Ding ding!
Fake it till you make it?
I've worked in some pretty intense working environments where things happen and have to move quickly. I'm not paid to sit around on my duff all day. Wouldn't that be nice? Being a family man now with a working spouse and two young kids, there's always tons of stuff that needs to be done on the homefront too. You just get so used to doing things and getting things done after awhile that it becomes second nature. Or maybe you experience the pain of procrastination enough times that you finally manage to break free of that and become a little more proactive.
I'll quote crazedrat here, or at least one of their apparent fifteen different accounts, that I got out of Golden's sig. No idea where this was originally posted.
Could not agree more.
Things started up
very quickly with my wife, closely resembling an Activity relationship. There was also the over-stimulation or yo-yo effect where you'd need some time apart too. This was an issue early on, but we learned to understand each other better and not break up because of it. Even today it's still most closely matches Activity and not Duality, and it's great. My parents are conflictors, an SEI and an LIE. Yes there's 'tension' and awkwardness, but the fact is they love each other and have found ways around this. My wife and I have turned whatever awkwardness there is in an activity style relationship and turned it into a bit of a game which just makes things spicier and even better.
She's definitely ESI, and not SEE too.

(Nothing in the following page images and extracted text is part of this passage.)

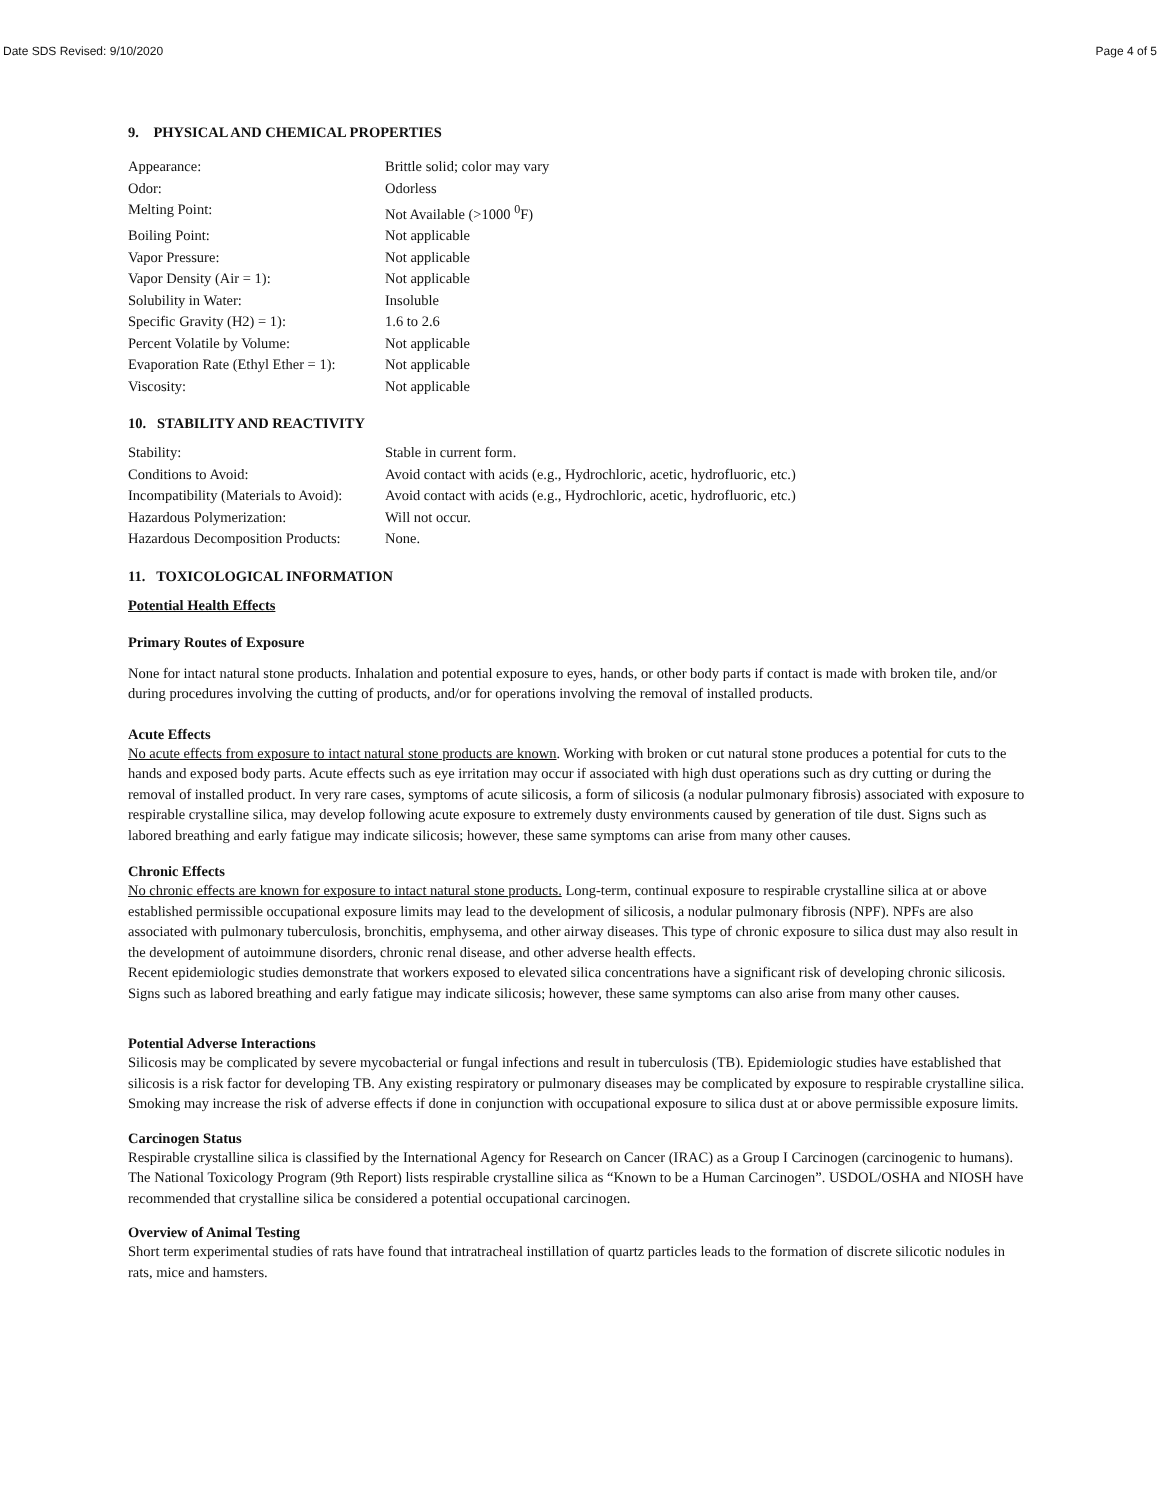Date SDS Revised: 9/10/2020 Page 4 of 5
9. PHYSICAL AND CHEMICAL PROPERTIES
| Appearance: | Brittle solid; color may vary |
| Odor: | Odorless |
| Melting Point: | Not Available (>1000 <sup>0</sup>F) |
| Boiling Point: | Not applicable |
| Vapor Pressure: | Not applicable |
| Vapor Density (Air = 1): | Not applicable |
| Solubility in Water: | Insoluble |
| Specific Gravity (H2) = 1): | 1.6 to 2.6 |
| Percent Volatile by Volume: | Not applicable |
| Evaporation Rate (Ethyl Ether = 1): | Not applicable |
| Viscosity: | Not applicable |
10. STABILITY AND REACTIVITY
| Stability: | Stable in current form. |
| Conditions to Avoid: | Avoid contact with acids (e.g., Hydrochloric, acetic, hydrofluoric, etc.) |
| Incompatibility (Materials to Avoid): | Avoid contact with acids (e.g., Hydrochloric, acetic, hydrofluoric, etc.) |
| Hazardous Polymerization: | Will not occur. |
| Hazardous Decomposition Products: | None. |
11. TOXICOLOGICAL INFORMATION
Potential Health Effects
Primary Routes of Exposure
None for intact natural stone products. Inhalation and potential exposure to eyes, hands, or other body parts if contact is made with broken tile, and/or during procedures involving the cutting of products, and/or for operations involving the removal of installed products.
Acute Effects
No acute effects from exposure to intact natural stone products are known. Working with broken or cut natural stone produces a potential for cuts to the hands and exposed body parts. Acute effects such as eye irritation may occur if associated with high dust operations such as dry cutting or during the removal of installed product. In very rare cases, symptoms of acute silicosis, a form of silicosis (a nodular pulmonary fibrosis) associated with exposure to respirable crystalline silica, may develop following acute exposure to extremely dusty environments caused by generation of tile dust. Signs such as labored breathing and early fatigue may indicate silicosis; however, these same symptoms can arise from many other causes.
Chronic Effects
No chronic effects are known for exposure to intact natural stone products. Long-term, continual exposure to respirable crystalline silica at or above established permissible occupational exposure limits may lead to the development of silicosis, a nodular pulmonary fibrosis (NPF). NPFs are also associated with pulmonary tuberculosis, bronchitis, emphysema, and other airway diseases. This type of chronic exposure to silica dust may also result in the development of autoimmune disorders, chronic renal disease, and other adverse health effects.
Recent epidemiologic studies demonstrate that workers exposed to elevated silica concentrations have a significant risk of developing chronic silicosis. Signs such as labored breathing and early fatigue may indicate silicosis; however, these same symptoms can also arise from many other causes.
Potential Adverse Interactions
Silicosis may be complicated by severe mycobacterial or fungal infections and result in tuberculosis (TB). Epidemiologic studies have established that silicosis is a risk factor for developing TB. Any existing respiratory or pulmonary diseases may be complicated by exposure to respirable crystalline silica. Smoking may increase the risk of adverse effects if done in conjunction with occupational exposure to silica dust at or above permissible exposure limits.
Carcinogen Status
Respirable crystalline silica is classified by the International Agency for Research on Cancer (IRAC) as a Group I Carcinogen (carcinogenic to humans). The National Toxicology Program (9th Report) lists respirable crystalline silica as “Known to be a Human Carcinogen”. USDOL/OSHA and NIOSH have recommended that crystalline silica be considered a potential occupational carcinogen.
Overview of Animal Testing
Short term experimental studies of rats have found that intratracheal instillation of quartz particles leads to the formation of discrete silicotic nodules in rats, mice and hamsters.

You don't need to have a duality relationship in order to have a very good long-term, loving, and passionate relationship and I think that's very important to realize. Reading the socionics.com duality description, after it gets done idealizing and glorifying relations of duality, they then spend the next
three paragraphs warning about NOT idealizing it too much along with all of the other pitfalls and how there's more to it than that. And indeed there is. In the case of my wife and I, we both eventually wanted to have a family, we both highly valued education, had similar work ethics, views on life, political orientation, literally everything else was a good match. So what little awkwardness there was from activity vs duality was easily dealt with. If a bunch of those things weren't in sync then even a duality would not be enough to hold things together, which is also mentioned in the socionics.com duality description.